A bottle of the Fracino own brew cleaning stuff is about £10 but the £10 postage makes it VERY expensive.

This Urnex stuff is a similar price but without the ridiculous postage.

Would you clean a Fracino with it?

Sorry if this is a dumb question.


----------



## Dylan (Dec 5, 2011)

I use Urnex, really good stuff, I use their Dezcal for descaling as well. I cant compare the Fracino stuff, but its just like using a different brand of washing up liquid, it will do your machine no harm.


----------



## funinacup (Aug 30, 2010)

Urnex / Cafiza / Puly Caf all the same!


----------



## Dylan (Dec 5, 2011)

Infact if you haven't purchased yet, I have a spare pot, I bought some Cafiza instead of Dezcal once and ended up with a kg of extra Cafiza.
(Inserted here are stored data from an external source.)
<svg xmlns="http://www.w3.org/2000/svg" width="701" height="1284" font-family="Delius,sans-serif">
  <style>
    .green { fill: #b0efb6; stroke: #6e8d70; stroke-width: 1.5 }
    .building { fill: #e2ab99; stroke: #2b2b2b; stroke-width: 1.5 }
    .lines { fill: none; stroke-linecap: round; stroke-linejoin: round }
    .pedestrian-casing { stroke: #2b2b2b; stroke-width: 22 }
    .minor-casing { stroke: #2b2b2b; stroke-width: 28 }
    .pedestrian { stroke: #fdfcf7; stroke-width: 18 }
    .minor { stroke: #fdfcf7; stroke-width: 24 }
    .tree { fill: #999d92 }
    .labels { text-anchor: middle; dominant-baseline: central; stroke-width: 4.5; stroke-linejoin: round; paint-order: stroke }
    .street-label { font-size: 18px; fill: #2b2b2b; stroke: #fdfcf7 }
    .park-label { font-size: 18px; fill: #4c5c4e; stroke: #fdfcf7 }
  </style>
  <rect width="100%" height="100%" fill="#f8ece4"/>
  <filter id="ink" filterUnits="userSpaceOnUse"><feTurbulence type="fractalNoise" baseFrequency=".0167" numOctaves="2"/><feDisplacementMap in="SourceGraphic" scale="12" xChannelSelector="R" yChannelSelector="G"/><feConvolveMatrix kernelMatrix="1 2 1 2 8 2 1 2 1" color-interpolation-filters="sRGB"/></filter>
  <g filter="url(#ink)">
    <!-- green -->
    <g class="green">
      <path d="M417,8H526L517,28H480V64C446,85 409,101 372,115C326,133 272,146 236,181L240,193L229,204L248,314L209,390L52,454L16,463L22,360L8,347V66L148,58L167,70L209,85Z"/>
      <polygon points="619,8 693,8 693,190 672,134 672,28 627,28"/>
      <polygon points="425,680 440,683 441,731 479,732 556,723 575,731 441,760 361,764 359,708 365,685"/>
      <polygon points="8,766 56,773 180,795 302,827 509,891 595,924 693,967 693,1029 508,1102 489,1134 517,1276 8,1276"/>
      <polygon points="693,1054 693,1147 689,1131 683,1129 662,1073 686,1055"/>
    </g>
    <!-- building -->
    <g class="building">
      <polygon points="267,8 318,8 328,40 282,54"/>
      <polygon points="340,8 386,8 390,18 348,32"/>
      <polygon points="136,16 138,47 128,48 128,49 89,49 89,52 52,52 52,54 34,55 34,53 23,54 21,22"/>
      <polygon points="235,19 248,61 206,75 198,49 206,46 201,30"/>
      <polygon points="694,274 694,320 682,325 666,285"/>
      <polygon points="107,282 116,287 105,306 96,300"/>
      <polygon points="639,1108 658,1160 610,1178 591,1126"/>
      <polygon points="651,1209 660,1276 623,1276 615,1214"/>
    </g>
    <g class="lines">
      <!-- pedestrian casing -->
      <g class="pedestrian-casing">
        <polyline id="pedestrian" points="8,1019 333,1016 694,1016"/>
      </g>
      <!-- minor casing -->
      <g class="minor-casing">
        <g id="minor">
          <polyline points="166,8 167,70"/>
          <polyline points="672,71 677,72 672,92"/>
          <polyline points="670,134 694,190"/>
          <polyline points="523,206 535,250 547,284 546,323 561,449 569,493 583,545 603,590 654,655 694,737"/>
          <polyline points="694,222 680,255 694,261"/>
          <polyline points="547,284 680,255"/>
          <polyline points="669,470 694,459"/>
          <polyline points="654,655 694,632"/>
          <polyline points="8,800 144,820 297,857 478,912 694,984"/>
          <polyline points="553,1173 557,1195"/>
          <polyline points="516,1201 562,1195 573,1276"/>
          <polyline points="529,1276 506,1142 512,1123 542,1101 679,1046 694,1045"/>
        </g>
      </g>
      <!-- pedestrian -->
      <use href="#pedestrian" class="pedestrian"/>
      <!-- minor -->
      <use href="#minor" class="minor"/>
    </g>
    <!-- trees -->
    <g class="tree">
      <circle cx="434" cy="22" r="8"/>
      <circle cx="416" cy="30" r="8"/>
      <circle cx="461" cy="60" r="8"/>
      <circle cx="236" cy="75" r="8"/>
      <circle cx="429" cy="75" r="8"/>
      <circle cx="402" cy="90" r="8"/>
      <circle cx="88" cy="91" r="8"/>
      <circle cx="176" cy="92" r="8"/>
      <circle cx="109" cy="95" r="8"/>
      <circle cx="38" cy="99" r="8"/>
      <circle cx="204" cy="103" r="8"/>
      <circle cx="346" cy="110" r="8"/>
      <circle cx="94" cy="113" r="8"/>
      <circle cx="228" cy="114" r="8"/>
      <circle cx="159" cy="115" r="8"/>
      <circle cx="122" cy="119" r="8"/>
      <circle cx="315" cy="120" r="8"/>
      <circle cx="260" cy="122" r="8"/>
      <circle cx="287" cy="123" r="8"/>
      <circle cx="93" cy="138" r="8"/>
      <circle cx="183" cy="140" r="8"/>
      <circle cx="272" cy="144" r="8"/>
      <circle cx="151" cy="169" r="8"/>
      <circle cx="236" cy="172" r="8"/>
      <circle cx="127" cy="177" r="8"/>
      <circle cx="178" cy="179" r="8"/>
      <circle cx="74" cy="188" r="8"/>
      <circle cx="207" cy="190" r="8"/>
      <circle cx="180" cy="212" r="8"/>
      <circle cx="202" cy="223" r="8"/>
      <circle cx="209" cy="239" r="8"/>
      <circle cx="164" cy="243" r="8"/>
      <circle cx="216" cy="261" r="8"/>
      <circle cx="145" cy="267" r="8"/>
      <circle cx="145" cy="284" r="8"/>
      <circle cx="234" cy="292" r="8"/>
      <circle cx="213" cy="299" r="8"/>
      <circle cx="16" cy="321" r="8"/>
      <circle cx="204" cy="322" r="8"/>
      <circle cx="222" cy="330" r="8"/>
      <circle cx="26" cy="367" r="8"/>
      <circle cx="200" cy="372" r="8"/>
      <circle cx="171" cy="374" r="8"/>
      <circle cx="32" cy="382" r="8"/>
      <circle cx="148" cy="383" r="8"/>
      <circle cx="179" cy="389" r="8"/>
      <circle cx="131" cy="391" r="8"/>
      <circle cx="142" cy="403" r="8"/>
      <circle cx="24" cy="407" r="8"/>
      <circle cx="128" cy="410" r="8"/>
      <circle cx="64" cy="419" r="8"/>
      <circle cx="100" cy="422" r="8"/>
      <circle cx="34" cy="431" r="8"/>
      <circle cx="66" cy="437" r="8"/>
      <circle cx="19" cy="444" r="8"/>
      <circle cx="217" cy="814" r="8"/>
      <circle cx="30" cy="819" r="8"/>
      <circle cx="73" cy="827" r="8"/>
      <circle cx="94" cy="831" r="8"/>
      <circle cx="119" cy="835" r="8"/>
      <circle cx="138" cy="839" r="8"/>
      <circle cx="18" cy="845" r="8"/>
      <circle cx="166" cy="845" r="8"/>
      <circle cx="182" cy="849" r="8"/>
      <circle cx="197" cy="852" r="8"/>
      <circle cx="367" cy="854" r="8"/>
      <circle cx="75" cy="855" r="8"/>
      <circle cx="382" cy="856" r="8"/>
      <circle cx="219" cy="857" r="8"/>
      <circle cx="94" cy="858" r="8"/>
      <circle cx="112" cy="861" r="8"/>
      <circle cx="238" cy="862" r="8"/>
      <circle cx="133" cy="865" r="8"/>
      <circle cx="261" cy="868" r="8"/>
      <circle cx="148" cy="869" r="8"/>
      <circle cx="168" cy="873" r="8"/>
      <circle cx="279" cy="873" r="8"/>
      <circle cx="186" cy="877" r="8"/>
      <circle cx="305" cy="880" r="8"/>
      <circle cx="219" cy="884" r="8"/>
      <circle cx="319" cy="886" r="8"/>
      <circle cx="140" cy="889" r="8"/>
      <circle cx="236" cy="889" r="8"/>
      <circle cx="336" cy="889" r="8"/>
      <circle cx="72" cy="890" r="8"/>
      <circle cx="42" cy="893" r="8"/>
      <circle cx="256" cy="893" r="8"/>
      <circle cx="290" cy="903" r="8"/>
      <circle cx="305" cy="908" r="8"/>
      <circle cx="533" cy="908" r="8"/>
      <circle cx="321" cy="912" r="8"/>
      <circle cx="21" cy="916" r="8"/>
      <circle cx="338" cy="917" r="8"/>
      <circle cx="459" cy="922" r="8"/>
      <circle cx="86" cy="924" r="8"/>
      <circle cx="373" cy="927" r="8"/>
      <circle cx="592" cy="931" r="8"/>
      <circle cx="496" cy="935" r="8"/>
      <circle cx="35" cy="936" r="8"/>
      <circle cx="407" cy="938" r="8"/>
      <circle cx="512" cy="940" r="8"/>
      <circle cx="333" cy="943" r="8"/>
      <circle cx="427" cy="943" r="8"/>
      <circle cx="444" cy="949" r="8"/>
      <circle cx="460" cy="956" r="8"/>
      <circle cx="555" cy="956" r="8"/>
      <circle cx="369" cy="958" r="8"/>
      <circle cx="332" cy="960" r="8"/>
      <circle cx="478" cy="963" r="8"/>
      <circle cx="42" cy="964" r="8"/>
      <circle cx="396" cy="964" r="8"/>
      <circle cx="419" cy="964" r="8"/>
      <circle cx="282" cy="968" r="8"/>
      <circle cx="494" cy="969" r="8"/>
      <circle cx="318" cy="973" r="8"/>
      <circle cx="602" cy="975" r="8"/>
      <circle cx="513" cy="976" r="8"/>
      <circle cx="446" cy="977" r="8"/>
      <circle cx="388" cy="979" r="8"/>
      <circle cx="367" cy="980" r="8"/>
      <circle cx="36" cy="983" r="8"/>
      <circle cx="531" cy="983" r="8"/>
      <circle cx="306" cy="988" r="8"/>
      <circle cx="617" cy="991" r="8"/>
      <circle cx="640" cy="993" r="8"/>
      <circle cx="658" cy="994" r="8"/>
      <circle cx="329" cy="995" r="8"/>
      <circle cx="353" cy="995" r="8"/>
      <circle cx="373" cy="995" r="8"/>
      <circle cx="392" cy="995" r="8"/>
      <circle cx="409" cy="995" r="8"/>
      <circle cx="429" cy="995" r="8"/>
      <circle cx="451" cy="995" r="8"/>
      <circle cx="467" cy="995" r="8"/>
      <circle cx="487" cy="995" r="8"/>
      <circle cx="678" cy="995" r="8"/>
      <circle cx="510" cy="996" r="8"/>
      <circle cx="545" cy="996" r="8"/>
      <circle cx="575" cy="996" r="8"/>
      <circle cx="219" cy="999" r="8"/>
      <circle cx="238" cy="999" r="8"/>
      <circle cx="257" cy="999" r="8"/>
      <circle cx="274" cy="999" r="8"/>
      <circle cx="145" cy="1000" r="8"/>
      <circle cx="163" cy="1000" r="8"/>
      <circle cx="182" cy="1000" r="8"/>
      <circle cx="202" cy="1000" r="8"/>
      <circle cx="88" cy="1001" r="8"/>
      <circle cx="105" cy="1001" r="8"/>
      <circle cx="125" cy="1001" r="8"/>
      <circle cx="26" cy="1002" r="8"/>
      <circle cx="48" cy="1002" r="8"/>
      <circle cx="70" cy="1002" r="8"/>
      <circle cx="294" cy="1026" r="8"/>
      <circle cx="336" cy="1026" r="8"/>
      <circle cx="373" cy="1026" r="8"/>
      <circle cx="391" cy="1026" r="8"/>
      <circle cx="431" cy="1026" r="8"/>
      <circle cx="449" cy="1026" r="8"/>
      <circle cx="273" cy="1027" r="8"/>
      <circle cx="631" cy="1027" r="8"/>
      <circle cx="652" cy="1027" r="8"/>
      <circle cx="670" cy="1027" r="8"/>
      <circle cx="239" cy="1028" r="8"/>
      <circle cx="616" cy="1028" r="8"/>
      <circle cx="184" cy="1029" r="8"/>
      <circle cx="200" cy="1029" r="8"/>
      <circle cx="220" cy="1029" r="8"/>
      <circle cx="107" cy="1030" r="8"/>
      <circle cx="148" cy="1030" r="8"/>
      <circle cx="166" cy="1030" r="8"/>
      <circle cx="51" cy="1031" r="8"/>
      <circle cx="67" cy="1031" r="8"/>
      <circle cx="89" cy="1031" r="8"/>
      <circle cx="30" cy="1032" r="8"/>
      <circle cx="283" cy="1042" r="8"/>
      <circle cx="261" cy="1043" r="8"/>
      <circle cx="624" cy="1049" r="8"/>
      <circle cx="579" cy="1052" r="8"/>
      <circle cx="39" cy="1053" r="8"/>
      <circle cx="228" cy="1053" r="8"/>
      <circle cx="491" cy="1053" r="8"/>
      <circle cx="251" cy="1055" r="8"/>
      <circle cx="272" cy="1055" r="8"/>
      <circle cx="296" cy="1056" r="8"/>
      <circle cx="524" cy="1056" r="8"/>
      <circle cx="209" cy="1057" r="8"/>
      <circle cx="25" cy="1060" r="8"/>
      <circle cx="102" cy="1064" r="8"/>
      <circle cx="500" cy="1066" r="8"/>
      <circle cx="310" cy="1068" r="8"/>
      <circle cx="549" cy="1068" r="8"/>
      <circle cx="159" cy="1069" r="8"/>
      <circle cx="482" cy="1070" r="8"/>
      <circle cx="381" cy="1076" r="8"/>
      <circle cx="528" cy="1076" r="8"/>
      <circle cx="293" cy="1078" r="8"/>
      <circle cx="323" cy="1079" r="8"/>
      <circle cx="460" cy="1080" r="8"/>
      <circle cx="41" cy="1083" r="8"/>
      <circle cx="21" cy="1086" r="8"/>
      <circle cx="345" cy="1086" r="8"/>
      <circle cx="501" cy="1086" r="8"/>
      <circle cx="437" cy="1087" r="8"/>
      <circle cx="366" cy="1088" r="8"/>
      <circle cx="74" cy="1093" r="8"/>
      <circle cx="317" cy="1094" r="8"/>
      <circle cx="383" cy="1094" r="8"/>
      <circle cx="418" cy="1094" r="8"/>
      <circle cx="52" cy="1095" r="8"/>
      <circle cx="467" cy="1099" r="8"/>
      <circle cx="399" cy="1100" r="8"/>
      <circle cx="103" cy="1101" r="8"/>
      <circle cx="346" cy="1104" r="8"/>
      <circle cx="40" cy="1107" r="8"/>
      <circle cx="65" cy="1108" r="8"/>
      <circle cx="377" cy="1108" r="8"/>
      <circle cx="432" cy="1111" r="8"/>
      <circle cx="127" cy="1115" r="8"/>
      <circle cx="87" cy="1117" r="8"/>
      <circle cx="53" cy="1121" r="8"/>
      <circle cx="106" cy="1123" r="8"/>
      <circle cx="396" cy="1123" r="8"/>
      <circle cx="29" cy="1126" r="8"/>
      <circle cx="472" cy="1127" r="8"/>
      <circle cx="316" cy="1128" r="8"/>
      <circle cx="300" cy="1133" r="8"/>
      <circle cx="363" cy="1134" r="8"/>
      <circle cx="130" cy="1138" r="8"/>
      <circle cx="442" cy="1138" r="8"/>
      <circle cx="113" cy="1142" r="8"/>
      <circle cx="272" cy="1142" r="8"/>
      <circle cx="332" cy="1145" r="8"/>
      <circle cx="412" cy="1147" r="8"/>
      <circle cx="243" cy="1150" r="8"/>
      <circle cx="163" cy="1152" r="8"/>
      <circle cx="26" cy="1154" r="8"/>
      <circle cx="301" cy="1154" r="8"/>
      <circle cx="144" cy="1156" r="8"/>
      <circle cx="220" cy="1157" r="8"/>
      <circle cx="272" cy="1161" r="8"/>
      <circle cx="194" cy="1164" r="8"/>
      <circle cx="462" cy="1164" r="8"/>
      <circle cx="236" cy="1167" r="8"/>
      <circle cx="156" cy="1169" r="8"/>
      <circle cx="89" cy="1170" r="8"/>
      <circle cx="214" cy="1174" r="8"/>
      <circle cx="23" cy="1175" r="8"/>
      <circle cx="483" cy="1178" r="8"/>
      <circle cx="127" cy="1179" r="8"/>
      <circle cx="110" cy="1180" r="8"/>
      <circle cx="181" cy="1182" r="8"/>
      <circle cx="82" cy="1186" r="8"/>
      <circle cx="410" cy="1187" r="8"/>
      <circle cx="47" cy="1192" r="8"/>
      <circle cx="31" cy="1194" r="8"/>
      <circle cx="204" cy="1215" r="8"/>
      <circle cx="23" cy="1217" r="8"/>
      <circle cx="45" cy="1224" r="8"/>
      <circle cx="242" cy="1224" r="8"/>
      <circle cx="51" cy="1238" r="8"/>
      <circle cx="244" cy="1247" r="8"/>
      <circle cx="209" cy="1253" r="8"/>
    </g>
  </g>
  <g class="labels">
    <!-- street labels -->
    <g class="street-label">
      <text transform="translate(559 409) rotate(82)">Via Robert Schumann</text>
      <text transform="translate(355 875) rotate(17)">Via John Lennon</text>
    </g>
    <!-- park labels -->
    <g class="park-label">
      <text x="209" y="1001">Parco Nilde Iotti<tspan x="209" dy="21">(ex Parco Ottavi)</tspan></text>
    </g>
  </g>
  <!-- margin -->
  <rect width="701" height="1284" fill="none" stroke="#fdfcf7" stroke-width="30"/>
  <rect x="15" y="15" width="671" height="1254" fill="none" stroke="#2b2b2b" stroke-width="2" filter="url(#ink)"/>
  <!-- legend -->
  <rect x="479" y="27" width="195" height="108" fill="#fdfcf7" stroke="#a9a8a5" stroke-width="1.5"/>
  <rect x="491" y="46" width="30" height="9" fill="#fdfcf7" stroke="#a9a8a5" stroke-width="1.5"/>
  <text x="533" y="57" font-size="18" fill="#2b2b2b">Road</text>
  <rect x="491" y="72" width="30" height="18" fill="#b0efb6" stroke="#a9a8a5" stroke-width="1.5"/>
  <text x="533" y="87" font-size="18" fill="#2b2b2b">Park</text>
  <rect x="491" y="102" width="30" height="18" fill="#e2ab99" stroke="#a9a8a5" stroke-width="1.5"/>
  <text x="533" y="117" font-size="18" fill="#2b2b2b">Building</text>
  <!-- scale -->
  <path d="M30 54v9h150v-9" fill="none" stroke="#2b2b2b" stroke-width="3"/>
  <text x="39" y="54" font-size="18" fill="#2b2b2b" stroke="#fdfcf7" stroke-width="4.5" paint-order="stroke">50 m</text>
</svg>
I now have a spare 556g one if you want it for the cost of postage.


----------



## Bruce Boogie (Dec 1, 2014)

EXCELLENT - wrap it up and post it (how do I send the money? PayPal?)


----------



## Dylan (Dec 5, 2011)

Bruce Boogie said:


> EXCELLENT - wrap it up and post it (how do I send the money? PayPal?)


Shoot me a PM with your address, I'll send it snail mail so its cheap and let you know how much it cost.


----------